Il giudice sul mulo Periodico perenne di linguaggi letterari.

venerdì 12 gennaio 2007

Colloqui alpestri (ultima parte)

di Norberto Giffuri

Pappa che si rivela ottima e abbondante. Pasta con sugo di verdure –fatto in casa-, due porzioni, mais saltato del burro, una porzione e mezza, rifiuto il formaggio (pessimo), mi concedo pane e cioccolato per chiudere in dolcezza. Vini: Inferno e Sassella DOC. Rapporto qualità/prezzo invitante al momento dell’acquisto, gradazione alcolica medio-alta, garanzia di serata brilla e spensierata vaghezza. Nessuno si incarica di lavare il padellame…operazione rinviata, senza indugio alcuno, al giorno appresso.
Griso, pensieroso, sgranocchia una crosta di pane, lo sguardo rivolto al soffitto. Che stia calcolando a grandi linee il carico sopportato mediamente dalle travi di legno? Del resto ciò si confà alla sua formazione scolastica: diplomato perito edile, ora laureando in ingegneria delle costruzioni. E non scordiamo l’apprendistato con i mattoncini colorati, negli anni dell’infanzia, palestra d’ogni architetto o meglio, archingegnere, che si rispetti.
Chiedo venia, sono preda del luogo comune. Forse sta semplicemente pensando alla sua ragazza. Non si vive di soli numeri.
“La settimana scorsa ho letto su una rivista qualcosa di sconcertante…”
Attimo di silenzio. Griso si volta verso di me, sorride e improvvisamente mi squadra con due occhi da serial killer. Atteggiamento suo tipico, bizzarramente scherzoso.
“…allora, il giornalista autore del pezzo, citando non so quali fonti ufficiali, sostiene che i duecento miliardari più ricchi del pianeta possiedono, tra beni vari, immobili, azioni etc etc, l’equivalente del patrimonio dell’umanità rimanente.”
“Plausibile…e dunque?”
“Beh, ho pensato: basterebbe confiscare i beni di questi straricchisfondati e, ridistribuendoli equamente, raddoppieremmo il patrimonio di tutti gli altri!”
“Vero! Sei miliardi di anime gioverebbero della improvvisa miseria di duecento…mi piace! Estremamente democratico. Quando lo facciamo?”
“Quando scenderemo a valle.”
“Ok.”
“Mi sa che i dati di partenza sono sbagliati. Come si fa a calcolare una cosa così?”
“È la seconda volta che obbietti oggi.”
“No, è la terza.”
“Qual era la prima?”
“Vedo che non capisci. La terza era la risposta di un attimo fa sulla mia duplice obiezione odierna.”
“Griso, quando fai così ti voglio bene. Non montarti la testa però!”
Prende la capoccia tra le mani e la scuote a destra e manca, come uno spiritato.
“Comunque, Griso..”
“Sì?”
“A dispetto del bene che ti voglio, sei un idiota.”
“Lo so.”
Seguita a dimenarsi.
Fine

2 commenti:

Anonimo ha detto...

Forse il luoghi comuni sugli ingegneri sono "luoghi comuni" perché sono...veri.

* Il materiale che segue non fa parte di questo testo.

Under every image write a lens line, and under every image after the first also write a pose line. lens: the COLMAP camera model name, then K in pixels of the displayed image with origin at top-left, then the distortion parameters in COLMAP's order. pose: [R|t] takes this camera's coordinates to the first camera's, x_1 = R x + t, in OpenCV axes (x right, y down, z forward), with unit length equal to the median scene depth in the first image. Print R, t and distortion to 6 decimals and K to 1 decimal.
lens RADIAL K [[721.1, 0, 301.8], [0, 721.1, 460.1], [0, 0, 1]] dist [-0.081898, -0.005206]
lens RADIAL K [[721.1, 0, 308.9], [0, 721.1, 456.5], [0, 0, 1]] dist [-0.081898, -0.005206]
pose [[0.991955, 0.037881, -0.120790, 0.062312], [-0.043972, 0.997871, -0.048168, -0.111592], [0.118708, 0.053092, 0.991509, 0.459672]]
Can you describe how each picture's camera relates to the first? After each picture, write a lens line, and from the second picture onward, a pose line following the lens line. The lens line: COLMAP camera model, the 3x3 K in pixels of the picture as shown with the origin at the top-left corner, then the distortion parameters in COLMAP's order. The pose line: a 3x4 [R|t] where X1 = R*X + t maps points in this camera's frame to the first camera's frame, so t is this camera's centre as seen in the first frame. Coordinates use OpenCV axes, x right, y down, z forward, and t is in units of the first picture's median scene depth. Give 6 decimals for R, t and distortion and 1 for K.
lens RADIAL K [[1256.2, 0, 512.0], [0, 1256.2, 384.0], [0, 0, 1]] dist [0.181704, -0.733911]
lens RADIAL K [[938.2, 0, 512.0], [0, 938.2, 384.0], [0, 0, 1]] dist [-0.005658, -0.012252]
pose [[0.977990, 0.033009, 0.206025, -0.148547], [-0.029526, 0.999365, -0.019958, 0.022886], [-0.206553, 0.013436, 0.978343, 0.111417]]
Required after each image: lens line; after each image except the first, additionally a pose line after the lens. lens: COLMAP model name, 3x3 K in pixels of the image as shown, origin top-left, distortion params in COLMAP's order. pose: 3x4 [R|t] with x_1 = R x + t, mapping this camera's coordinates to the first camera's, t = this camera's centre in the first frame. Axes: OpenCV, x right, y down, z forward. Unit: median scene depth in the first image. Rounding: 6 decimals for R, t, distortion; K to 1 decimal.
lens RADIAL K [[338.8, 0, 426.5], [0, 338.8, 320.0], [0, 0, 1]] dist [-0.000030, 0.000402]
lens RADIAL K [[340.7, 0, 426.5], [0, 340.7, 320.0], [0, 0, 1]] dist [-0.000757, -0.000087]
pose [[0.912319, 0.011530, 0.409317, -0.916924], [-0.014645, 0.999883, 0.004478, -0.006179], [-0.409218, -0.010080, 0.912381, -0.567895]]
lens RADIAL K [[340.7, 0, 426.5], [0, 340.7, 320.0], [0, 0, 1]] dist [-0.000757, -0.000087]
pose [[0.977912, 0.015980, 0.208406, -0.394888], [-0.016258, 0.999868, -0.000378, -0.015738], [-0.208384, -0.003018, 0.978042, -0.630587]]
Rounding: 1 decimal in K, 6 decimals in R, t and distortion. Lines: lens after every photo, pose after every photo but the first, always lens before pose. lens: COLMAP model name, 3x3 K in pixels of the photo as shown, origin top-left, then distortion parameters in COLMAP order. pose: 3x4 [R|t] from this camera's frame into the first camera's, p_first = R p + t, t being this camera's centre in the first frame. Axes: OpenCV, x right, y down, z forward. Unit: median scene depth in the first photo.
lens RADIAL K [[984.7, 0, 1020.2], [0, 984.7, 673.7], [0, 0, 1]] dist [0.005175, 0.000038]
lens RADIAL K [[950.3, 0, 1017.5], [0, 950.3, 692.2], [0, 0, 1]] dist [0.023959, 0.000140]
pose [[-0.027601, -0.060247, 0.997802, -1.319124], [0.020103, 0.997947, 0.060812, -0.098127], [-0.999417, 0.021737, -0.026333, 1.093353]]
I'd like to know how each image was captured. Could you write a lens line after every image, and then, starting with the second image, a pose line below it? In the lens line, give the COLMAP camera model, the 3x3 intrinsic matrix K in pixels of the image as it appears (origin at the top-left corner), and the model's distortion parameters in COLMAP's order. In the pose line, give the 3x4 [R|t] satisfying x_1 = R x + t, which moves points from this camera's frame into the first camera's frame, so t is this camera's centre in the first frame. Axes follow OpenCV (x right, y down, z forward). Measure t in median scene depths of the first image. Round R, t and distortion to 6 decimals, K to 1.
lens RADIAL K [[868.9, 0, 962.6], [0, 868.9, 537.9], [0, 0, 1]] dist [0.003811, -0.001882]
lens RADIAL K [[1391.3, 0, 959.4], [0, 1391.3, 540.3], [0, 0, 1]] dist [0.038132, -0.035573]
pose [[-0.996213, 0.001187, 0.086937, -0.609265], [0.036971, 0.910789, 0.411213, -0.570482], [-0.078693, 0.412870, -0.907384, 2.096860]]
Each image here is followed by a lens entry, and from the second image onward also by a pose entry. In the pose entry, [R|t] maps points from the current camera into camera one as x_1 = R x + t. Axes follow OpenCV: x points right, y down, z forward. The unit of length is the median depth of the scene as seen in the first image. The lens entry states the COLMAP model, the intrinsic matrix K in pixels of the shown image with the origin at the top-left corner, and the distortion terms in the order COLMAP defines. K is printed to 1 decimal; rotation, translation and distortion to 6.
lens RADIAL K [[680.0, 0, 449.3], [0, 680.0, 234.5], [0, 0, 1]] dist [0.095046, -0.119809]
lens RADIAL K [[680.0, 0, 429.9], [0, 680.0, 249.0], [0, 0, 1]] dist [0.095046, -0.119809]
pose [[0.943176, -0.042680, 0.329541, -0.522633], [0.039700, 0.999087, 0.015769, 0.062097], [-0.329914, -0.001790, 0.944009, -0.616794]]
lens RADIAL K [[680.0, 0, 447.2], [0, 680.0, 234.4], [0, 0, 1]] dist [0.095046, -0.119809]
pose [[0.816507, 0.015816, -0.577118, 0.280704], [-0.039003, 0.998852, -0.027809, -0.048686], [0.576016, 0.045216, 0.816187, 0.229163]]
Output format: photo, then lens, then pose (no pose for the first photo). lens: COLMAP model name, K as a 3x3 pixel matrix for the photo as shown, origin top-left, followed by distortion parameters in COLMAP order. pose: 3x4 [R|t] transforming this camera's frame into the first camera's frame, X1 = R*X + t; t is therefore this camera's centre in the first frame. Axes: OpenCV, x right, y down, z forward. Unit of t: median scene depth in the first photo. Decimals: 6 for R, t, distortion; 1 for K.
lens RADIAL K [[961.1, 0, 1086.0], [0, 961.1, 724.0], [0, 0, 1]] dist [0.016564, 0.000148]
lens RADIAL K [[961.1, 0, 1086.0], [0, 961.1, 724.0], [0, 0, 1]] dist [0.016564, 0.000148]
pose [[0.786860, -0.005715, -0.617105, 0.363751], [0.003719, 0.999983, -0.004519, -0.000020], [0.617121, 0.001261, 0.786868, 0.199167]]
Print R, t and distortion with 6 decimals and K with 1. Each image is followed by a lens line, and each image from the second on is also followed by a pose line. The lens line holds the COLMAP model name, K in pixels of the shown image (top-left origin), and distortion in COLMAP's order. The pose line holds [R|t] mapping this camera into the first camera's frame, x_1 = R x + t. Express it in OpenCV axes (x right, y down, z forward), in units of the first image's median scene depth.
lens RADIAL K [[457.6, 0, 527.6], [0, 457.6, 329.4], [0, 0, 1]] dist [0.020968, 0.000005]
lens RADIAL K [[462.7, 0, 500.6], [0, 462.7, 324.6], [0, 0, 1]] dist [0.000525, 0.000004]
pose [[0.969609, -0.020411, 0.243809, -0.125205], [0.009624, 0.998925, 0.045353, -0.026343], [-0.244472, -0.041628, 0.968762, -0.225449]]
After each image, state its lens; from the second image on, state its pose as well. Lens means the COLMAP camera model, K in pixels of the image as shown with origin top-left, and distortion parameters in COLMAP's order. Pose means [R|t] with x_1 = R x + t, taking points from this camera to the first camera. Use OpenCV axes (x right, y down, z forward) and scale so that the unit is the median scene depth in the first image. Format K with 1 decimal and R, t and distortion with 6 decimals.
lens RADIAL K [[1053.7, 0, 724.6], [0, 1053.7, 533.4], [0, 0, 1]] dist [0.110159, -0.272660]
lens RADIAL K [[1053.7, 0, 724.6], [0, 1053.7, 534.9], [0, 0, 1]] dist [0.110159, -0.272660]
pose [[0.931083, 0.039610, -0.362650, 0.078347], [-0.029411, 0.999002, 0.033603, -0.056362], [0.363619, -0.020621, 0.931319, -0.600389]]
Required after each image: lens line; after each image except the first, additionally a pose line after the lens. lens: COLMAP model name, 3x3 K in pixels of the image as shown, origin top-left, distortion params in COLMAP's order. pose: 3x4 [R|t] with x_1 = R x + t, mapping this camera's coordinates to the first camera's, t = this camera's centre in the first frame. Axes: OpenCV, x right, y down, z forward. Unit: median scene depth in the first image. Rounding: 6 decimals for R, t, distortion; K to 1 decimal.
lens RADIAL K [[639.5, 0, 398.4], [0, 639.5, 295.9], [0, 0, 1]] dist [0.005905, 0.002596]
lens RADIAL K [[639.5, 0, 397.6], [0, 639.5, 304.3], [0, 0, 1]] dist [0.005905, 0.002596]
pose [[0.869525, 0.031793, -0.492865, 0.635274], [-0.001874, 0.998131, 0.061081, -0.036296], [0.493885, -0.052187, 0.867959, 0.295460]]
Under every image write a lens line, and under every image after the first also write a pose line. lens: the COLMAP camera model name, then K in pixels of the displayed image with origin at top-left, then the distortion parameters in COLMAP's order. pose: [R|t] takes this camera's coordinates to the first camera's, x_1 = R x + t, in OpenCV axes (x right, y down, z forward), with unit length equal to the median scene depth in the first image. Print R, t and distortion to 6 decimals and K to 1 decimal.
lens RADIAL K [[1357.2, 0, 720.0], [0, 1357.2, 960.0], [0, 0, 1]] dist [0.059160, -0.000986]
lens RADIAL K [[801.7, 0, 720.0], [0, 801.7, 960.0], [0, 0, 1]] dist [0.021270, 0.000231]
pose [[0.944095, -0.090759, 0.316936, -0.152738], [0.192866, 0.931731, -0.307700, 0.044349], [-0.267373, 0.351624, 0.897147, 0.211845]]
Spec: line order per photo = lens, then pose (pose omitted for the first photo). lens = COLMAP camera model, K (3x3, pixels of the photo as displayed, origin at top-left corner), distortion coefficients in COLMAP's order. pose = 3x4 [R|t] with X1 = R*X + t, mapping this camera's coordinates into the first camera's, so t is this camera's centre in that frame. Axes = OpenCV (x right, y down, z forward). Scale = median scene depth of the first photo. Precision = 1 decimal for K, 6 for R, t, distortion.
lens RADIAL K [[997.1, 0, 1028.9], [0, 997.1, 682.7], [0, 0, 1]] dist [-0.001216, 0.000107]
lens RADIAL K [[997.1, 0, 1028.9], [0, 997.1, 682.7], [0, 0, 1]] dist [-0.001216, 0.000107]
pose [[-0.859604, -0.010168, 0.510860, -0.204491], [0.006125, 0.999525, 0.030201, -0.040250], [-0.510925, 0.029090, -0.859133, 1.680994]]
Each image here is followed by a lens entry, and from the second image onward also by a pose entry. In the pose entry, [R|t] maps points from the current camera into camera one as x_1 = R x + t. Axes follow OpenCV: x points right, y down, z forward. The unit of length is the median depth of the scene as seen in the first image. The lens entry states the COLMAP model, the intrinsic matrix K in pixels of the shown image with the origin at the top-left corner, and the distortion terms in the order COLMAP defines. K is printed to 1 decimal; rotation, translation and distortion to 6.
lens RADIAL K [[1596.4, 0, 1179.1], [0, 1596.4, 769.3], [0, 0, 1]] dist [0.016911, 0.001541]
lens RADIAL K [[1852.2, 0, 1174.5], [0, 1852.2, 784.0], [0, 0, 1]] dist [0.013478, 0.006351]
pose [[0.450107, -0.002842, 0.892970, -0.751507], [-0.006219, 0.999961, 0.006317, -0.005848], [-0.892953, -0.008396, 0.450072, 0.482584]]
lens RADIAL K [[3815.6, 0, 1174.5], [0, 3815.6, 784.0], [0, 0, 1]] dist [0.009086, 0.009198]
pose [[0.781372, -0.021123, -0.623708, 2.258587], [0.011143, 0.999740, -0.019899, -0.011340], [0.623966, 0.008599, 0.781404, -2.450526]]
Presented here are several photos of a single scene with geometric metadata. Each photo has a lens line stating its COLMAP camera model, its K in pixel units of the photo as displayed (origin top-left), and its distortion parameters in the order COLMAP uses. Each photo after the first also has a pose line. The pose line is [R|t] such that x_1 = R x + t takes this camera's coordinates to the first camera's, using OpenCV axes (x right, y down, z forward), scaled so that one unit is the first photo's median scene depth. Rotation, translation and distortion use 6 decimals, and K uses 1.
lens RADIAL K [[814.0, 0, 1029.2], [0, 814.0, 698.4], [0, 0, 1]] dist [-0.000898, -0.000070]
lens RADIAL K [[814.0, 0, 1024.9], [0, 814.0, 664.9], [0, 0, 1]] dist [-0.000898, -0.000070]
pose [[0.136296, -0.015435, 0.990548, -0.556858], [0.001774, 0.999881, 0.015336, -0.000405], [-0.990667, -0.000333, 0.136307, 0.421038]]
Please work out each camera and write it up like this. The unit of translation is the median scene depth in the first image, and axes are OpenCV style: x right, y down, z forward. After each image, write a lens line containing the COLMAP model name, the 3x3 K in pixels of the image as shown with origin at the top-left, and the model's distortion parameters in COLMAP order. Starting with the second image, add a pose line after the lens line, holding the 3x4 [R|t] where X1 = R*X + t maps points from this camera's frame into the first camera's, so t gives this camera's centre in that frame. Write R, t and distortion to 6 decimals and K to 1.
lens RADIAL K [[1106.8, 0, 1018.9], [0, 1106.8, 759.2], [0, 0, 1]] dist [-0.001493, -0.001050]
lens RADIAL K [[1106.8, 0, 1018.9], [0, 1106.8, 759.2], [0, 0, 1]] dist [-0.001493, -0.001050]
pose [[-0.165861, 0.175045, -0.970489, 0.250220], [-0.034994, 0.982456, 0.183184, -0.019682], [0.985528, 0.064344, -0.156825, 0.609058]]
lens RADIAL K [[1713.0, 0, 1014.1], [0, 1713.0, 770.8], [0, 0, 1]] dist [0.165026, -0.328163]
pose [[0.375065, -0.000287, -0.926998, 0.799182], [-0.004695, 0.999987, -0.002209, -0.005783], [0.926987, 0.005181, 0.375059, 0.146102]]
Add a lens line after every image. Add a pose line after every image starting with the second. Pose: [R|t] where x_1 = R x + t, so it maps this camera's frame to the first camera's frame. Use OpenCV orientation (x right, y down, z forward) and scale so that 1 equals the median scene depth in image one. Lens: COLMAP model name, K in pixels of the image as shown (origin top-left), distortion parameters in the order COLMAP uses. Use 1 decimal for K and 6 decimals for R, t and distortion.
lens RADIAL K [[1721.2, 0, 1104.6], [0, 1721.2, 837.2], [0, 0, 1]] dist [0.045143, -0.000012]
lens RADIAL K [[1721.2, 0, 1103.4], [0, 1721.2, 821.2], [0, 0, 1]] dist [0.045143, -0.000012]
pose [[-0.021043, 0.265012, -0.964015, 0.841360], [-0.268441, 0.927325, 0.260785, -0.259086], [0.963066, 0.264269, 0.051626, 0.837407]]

Odio gli errori ortografici: ne basta uno e quando leggo questa fisima mi condiziona molto.

Il racconto non offre molti spunti ma ha il pregio di partecipare di una certa "verità": sembra una conversazione reale o quanto meno possibile, di quelle che facciamo tutti, tutti i giorni, e che magari ripetiamo più volte.

I termini molto eleganti e desueti inseriti all'inizio, però, suscitano una certa noia, eliminando l'effetto realistico dell'insieme.

Anonimo ha detto...

Ti ringrazio per avermi(ci) letto e per il tuo puntuale commento.

Ho corretto l'errore di battitura...mea culpa.